:: Goal of the exercise ::
Read through the entries below and copy each line where "begin" turns up.

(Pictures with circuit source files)
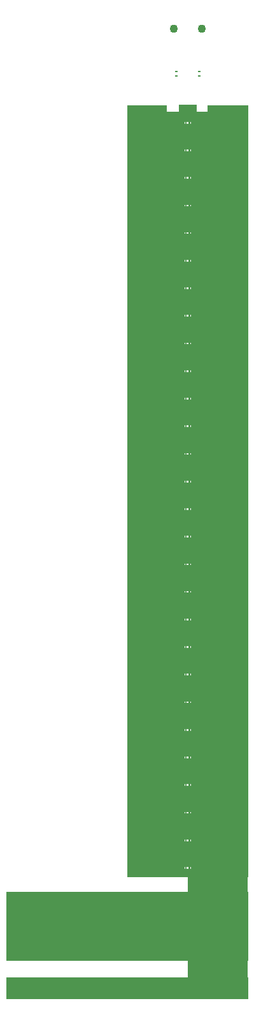
<source format=gts>
G04*
G04 #@! TF.GenerationSoftware,Altium Limited,Altium Designer,21.0.8 (223)*
G04*
G04 Layer_Color=8388736*
%FSLAX25Y25*%
%MOIN*%
G70*
G04*
G04 #@! TF.SameCoordinates,E0719600-9101-4F89-BDCF-51FE7D7513E6*
G04*
G04*
G04 #@! TF.FilePolarity,Negative*
G04*
G01*
G75*
%ADD11R,0.01417X0.00866*%
%ADD12R,0.00799X0.00898*%
%ADD13R,1.26805X0.36181*%
%ADD14R,0.31701X0.60500*%
%ADD15R,1.26805X0.11811*%
%ADD16R,0.21195X0.14964*%
%ADD17R,0.22210X0.17558*%
%ADD18R,0.21608X0.17558*%
%ADD19R,0.21107X0.14964*%
%ADD20C,0.04343*%
G36*
X231805Y355253D02*
X231805D01*
Y340843D01*
X168402D01*
Y355253D01*
X168402D01*
Y369664D01*
X231805D01*
Y355253D01*
D02*
G37*
G36*
Y326432D02*
X231805D01*
Y312022D01*
X168402D01*
Y326432D01*
X168402D01*
Y340843D01*
X231805D01*
Y326432D01*
D02*
G37*
G36*
Y297611D02*
X231805D01*
Y283201D01*
Y268791D01*
Y254380D01*
Y239970D01*
Y225559D01*
Y211149D01*
Y196738D01*
X168402D01*
Y211149D01*
Y225559D01*
Y239970D01*
Y254380D01*
Y268791D01*
Y283201D01*
Y297611D01*
X168402D01*
Y312022D01*
X231805D01*
Y297611D01*
D02*
G37*
G36*
Y182328D02*
Y167917D01*
X168402D01*
Y182328D01*
Y196738D01*
X231805D01*
Y182328D01*
D02*
G37*
G36*
X231805Y456126D02*
Y441716D01*
Y427306D01*
Y412895D01*
Y398485D01*
Y384074D01*
Y369664D01*
X168402D01*
Y384074D01*
Y398485D01*
Y412895D01*
Y427306D01*
Y441716D01*
Y456126D01*
Y470537D01*
X231805D01*
Y456126D01*
D02*
G37*
G36*
X204733Y557000D02*
X231805D01*
Y542589D01*
Y528179D01*
Y513768D01*
Y499358D01*
Y484947D01*
Y470537D01*
X168402D01*
Y484947D01*
Y499358D01*
Y513768D01*
Y528179D01*
Y542589D01*
Y557000D01*
X195474D01*
Y571410D01*
X204733D01*
Y557000D01*
D02*
G37*
%LPC*%
G36*
X201355Y360581D02*
Y359683D01*
X201749D01*
Y360581D01*
X201355D01*
D02*
G37*
G36*
X198458Y360581D02*
Y359683D01*
X198852D01*
Y360581D01*
X198458D01*
D02*
G37*
G36*
X200556Y360579D02*
X199655D01*
Y359682D01*
X200556D01*
Y360579D01*
D02*
G37*
G36*
X201355Y346170D02*
Y345273D01*
X201749D01*
Y346170D01*
X201355D01*
D02*
G37*
G36*
X198458Y346170D02*
Y345273D01*
X198852D01*
Y346170D01*
X198458D01*
D02*
G37*
G36*
X200556Y346169D02*
X199655D01*
Y345271D01*
X200556D01*
Y346169D01*
D02*
G37*
G36*
X201355Y331760D02*
Y330862D01*
X201749D01*
Y331760D01*
X201355D01*
D02*
G37*
G36*
X198458Y331760D02*
Y330862D01*
X198852D01*
Y331760D01*
X198458D01*
D02*
G37*
G36*
X200556Y331759D02*
X199655D01*
Y330861D01*
X200556D01*
Y331759D01*
D02*
G37*
G36*
X201355Y317350D02*
Y316452D01*
X201749D01*
Y317350D01*
X201355D01*
D02*
G37*
G36*
X198458Y317350D02*
Y316452D01*
X198852D01*
Y317350D01*
X198458D01*
D02*
G37*
G36*
X200556Y317348D02*
X199655D01*
Y316451D01*
X200556D01*
Y317348D01*
D02*
G37*
G36*
X201355Y302939D02*
Y302041D01*
X201749D01*
Y302939D01*
X201355D01*
D02*
G37*
G36*
X198458Y302939D02*
Y302041D01*
X198852D01*
Y302939D01*
X198458D01*
D02*
G37*
G36*
X200556Y302938D02*
X199655D01*
Y302040D01*
X200556D01*
Y302938D01*
D02*
G37*
G36*
X201355Y288529D02*
Y287631D01*
X201749D01*
Y288529D01*
X201355D01*
D02*
G37*
G36*
X198458Y288528D02*
Y287631D01*
X198852D01*
Y288528D01*
X198458D01*
D02*
G37*
G36*
X200556Y288527D02*
X199655D01*
Y287630D01*
X200556D01*
Y288527D01*
D02*
G37*
G36*
X201355Y274118D02*
Y273220D01*
X201749D01*
Y274118D01*
X201355D01*
D02*
G37*
G36*
X198458Y274118D02*
Y273220D01*
X198852D01*
Y274118D01*
X198458D01*
D02*
G37*
G36*
X200556Y274117D02*
X199655D01*
Y273219D01*
X200556D01*
Y274117D01*
D02*
G37*
G36*
X201355Y259708D02*
Y258810D01*
X201749D01*
Y259708D01*
X201355D01*
D02*
G37*
G36*
X198458Y259708D02*
Y258810D01*
X198852D01*
Y259708D01*
X198458D01*
D02*
G37*
G36*
X200556Y259706D02*
X199655D01*
Y258809D01*
X200556D01*
Y259706D01*
D02*
G37*
G36*
X201355Y245297D02*
Y244399D01*
X201749D01*
Y245297D01*
X201355D01*
D02*
G37*
G36*
X198458Y245297D02*
Y244399D01*
X198852D01*
Y245297D01*
X198458D01*
D02*
G37*
G36*
X200556Y245296D02*
X199655D01*
Y244398D01*
X200556D01*
Y245296D01*
D02*
G37*
G36*
X201355Y230887D02*
Y229989D01*
X201749D01*
Y230887D01*
X201355D01*
D02*
G37*
G36*
X198458Y230887D02*
Y229989D01*
X198852D01*
Y230887D01*
X198458D01*
D02*
G37*
G36*
X200556Y230885D02*
X199655D01*
Y229988D01*
X200556D01*
Y230885D01*
D02*
G37*
G36*
X201355Y216476D02*
Y215579D01*
X201749D01*
Y216476D01*
X201355D01*
D02*
G37*
G36*
X198458Y216476D02*
Y215579D01*
X198852D01*
Y216476D01*
X198458D01*
D02*
G37*
G36*
X200556Y216475D02*
X199655D01*
Y215577D01*
X200556D01*
Y216475D01*
D02*
G37*
G36*
X201355Y202066D02*
Y201168D01*
X201749D01*
Y202066D01*
X201355D01*
D02*
G37*
G36*
X198458Y202066D02*
Y201168D01*
X198852D01*
Y202066D01*
X198458D01*
D02*
G37*
G36*
X200556Y202064D02*
X199655D01*
Y201167D01*
X200556D01*
Y202064D01*
D02*
G37*
G36*
X201355Y187655D02*
Y186758D01*
X201749D01*
Y187655D01*
X201355D01*
D02*
G37*
G36*
X198458Y187655D02*
Y186758D01*
X198852D01*
Y187655D01*
X198458D01*
D02*
G37*
G36*
X200556Y187654D02*
X199655D01*
Y186756D01*
X200556D01*
Y187654D01*
D02*
G37*
G36*
X201355Y173245D02*
Y172347D01*
X201749D01*
Y173245D01*
X201355D01*
D02*
G37*
G36*
X198458Y173245D02*
Y172347D01*
X198852D01*
Y173245D01*
X198458D01*
D02*
G37*
G36*
X200556Y173243D02*
X199655D01*
Y172346D01*
X200556D01*
Y173243D01*
D02*
G37*
G36*
X201355Y461454D02*
Y460556D01*
X201749D01*
Y461454D01*
X201355D01*
D02*
G37*
G36*
X198458Y461454D02*
Y460556D01*
X198852D01*
Y461454D01*
X198458D01*
D02*
G37*
G36*
X200556Y461453D02*
X199655D01*
Y460555D01*
X200556D01*
Y461453D01*
D02*
G37*
G36*
X201355Y447044D02*
Y446146D01*
X201749D01*
Y447044D01*
X201355D01*
D02*
G37*
G36*
X198458Y447044D02*
Y446146D01*
X198852D01*
Y447044D01*
X198458D01*
D02*
G37*
G36*
X200556Y447042D02*
X199655D01*
Y446145D01*
X200556D01*
Y447042D01*
D02*
G37*
G36*
X201355Y432633D02*
Y431736D01*
X201749D01*
Y432633D01*
X201355D01*
D02*
G37*
G36*
X198458Y432633D02*
Y431736D01*
X198852D01*
Y432633D01*
X198458D01*
D02*
G37*
G36*
X200556Y432632D02*
X199655D01*
Y431734D01*
X200556D01*
Y432632D01*
D02*
G37*
G36*
X201355Y418223D02*
Y417325D01*
X201749D01*
Y418223D01*
X201355D01*
D02*
G37*
G36*
X198458Y418223D02*
Y417325D01*
X198852D01*
Y418223D01*
X198458D01*
D02*
G37*
G36*
X200556Y418221D02*
X199655D01*
Y417324D01*
X200556D01*
Y418221D01*
D02*
G37*
G36*
X201355Y403812D02*
Y402915D01*
X201749D01*
Y403812D01*
X201355D01*
D02*
G37*
G36*
X198458Y403812D02*
Y402915D01*
X198852D01*
Y403812D01*
X198458D01*
D02*
G37*
G36*
X200556Y403811D02*
X199655D01*
Y402913D01*
X200556D01*
Y403811D01*
D02*
G37*
G36*
X201355Y389402D02*
Y388504D01*
X201749D01*
Y389402D01*
X201355D01*
D02*
G37*
G36*
X198458Y389402D02*
Y388504D01*
X198852D01*
Y389402D01*
X198458D01*
D02*
G37*
G36*
X200556Y389400D02*
X199655D01*
Y388503D01*
X200556D01*
Y389400D01*
D02*
G37*
G36*
X201355Y374991D02*
Y374094D01*
X201749D01*
Y374991D01*
X201355D01*
D02*
G37*
G36*
X198458Y374991D02*
Y374094D01*
X198852D01*
Y374991D01*
X198458D01*
D02*
G37*
G36*
X200556Y374990D02*
X199655D01*
Y374092D01*
X200556D01*
Y374990D01*
D02*
G37*
G36*
X201345Y562327D02*
Y561430D01*
X201739D01*
Y562327D01*
X201345D01*
D02*
G37*
G36*
X198448Y562327D02*
Y561430D01*
X198842D01*
Y562327D01*
X198448D01*
D02*
G37*
G36*
X200546Y562326D02*
X199645D01*
Y561428D01*
X200546D01*
Y562326D01*
D02*
G37*
G36*
X201355Y547917D02*
Y547019D01*
X201749D01*
Y547917D01*
X201355D01*
D02*
G37*
G36*
X198458Y547917D02*
Y547019D01*
X198852D01*
Y547917D01*
X198458D01*
D02*
G37*
G36*
X200556Y547916D02*
X199655D01*
Y547018D01*
X200556D01*
Y547916D01*
D02*
G37*
G36*
X201355Y533506D02*
Y532609D01*
X201749D01*
Y533506D01*
X201355D01*
D02*
G37*
G36*
X198458Y533506D02*
Y532609D01*
X198852D01*
Y533506D01*
X198458D01*
D02*
G37*
G36*
X200556Y533505D02*
X199655D01*
Y532607D01*
X200556D01*
Y533505D01*
D02*
G37*
G36*
X201355Y519096D02*
Y518198D01*
X201749D01*
Y519096D01*
X201355D01*
D02*
G37*
G36*
X198458Y519096D02*
Y518198D01*
X198852D01*
Y519096D01*
X198458D01*
D02*
G37*
G36*
X200556Y519095D02*
X199655D01*
Y518197D01*
X200556D01*
Y519095D01*
D02*
G37*
G36*
X201355Y504685D02*
Y503788D01*
X201749D01*
Y504685D01*
X201355D01*
D02*
G37*
G36*
X198458Y504685D02*
Y503788D01*
X198852D01*
Y504685D01*
X198458D01*
D02*
G37*
G36*
X200556Y504684D02*
X199655D01*
Y503787D01*
X200556D01*
Y504684D01*
D02*
G37*
G36*
X201355Y490275D02*
Y489377D01*
X201749D01*
Y490275D01*
X201355D01*
D02*
G37*
G36*
X198458Y490275D02*
Y489377D01*
X198852D01*
Y490275D01*
X198458D01*
D02*
G37*
G36*
X200556Y490274D02*
X199655D01*
Y489376D01*
X200556D01*
Y490274D01*
D02*
G37*
G36*
X201355Y475865D02*
Y474967D01*
X201749D01*
Y475865D01*
X201355D01*
D02*
G37*
G36*
X198458Y475865D02*
Y474967D01*
X198852D01*
Y475865D01*
X198458D01*
D02*
G37*
G36*
X200556Y475863D02*
X199655D01*
Y474965D01*
X200556D01*
Y475863D01*
D02*
G37*
%LPD*%
D11*
X206000Y586266D02*
D03*
Y588747D02*
D03*
X194207Y586266D02*
D03*
Y588747D02*
D03*
D12*
X199255Y561875D02*
D03*
X200952D02*
D03*
X199255Y547465D02*
D03*
X200952D02*
D03*
X199255Y533054D02*
D03*
X200952D02*
D03*
X199255Y518644D02*
D03*
X200952D02*
D03*
X199255Y504233D02*
D03*
X200952D02*
D03*
X199255Y489823D02*
D03*
X200952D02*
D03*
X199255Y475413D02*
D03*
X200952D02*
D03*
X199255Y461002D02*
D03*
X200952D02*
D03*
X199255Y446592D02*
D03*
X200952D02*
D03*
X199255Y432181D02*
D03*
X200952D02*
D03*
X199255Y417771D02*
D03*
X200952D02*
D03*
X199255Y403360D02*
D03*
X200952D02*
D03*
X199255Y388950D02*
D03*
X200952D02*
D03*
X199255Y374539D02*
D03*
X200952D02*
D03*
X199255Y360129D02*
D03*
X200952D02*
D03*
X199255Y345718D02*
D03*
X200952D02*
D03*
X199255Y331308D02*
D03*
X200952D02*
D03*
X199255Y316898D02*
D03*
X200952D02*
D03*
X199255Y302487D02*
D03*
X200952D02*
D03*
X199255Y288076D02*
D03*
X200952D02*
D03*
X199255Y273666D02*
D03*
X200952D02*
D03*
X199255Y259256D02*
D03*
X200952D02*
D03*
X199255Y244845D02*
D03*
X200952D02*
D03*
X199255Y230435D02*
D03*
X200952D02*
D03*
X199255Y216024D02*
D03*
X200952D02*
D03*
X199255Y201614D02*
D03*
X200952D02*
D03*
X199255Y187203D02*
D03*
X200952D02*
D03*
X199255Y172793D02*
D03*
X200952D02*
D03*
D13*
X168402Y142258D02*
D03*
D14*
X215954Y140007D02*
D03*
D15*
X168402Y109906D02*
D03*
D16*
X221207Y563441D02*
D03*
D17*
X185245Y559056D02*
D03*
D18*
X215264D02*
D03*
D19*
X178956Y563441D02*
D03*
D20*
X207537Y610980D02*
D03*
X192685D02*
D03*
M02*

</source>
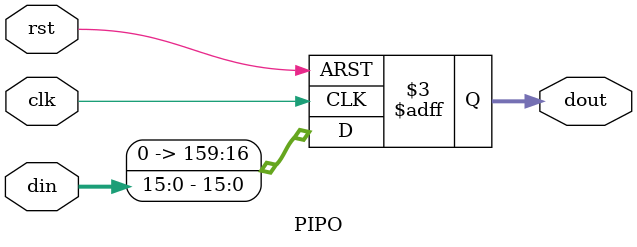
<source format=v>
module PIPO (
	din,
	clk,
	rst,
	dout
	);
input [15:0] din;
input clk,rst;
output [159:0] dout;
reg [159:0] din_save;
wire clk,rst;
reg [159:0] dout;
always @(posedge clk or negedge rst) begin
	if(!rst) begin
		dout <= 16'b0;
	end
	else begin
		din_save [15:0] <= din;
		din_save [31:16] <= din_save [15:0];
		din_save [47:31] <= din_save [31:16];
		din_save [63:48] <= din_save [47:31];
		din_save [79:64] <= din_save [63:48];
		din_save [95:80] <= din_save [79:64];
		din_save [111:96] <= din_save [95:80];
		din_save [127:112] <= din_save [111:96];
		din_save [143:128] <= din_save [127:112];
		dout <= din;
	end
end
endmodule
</source>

:: Solution to the problem ::
always @(posedge clk or negedge rst) begin
	if(!rst) begin
	else begin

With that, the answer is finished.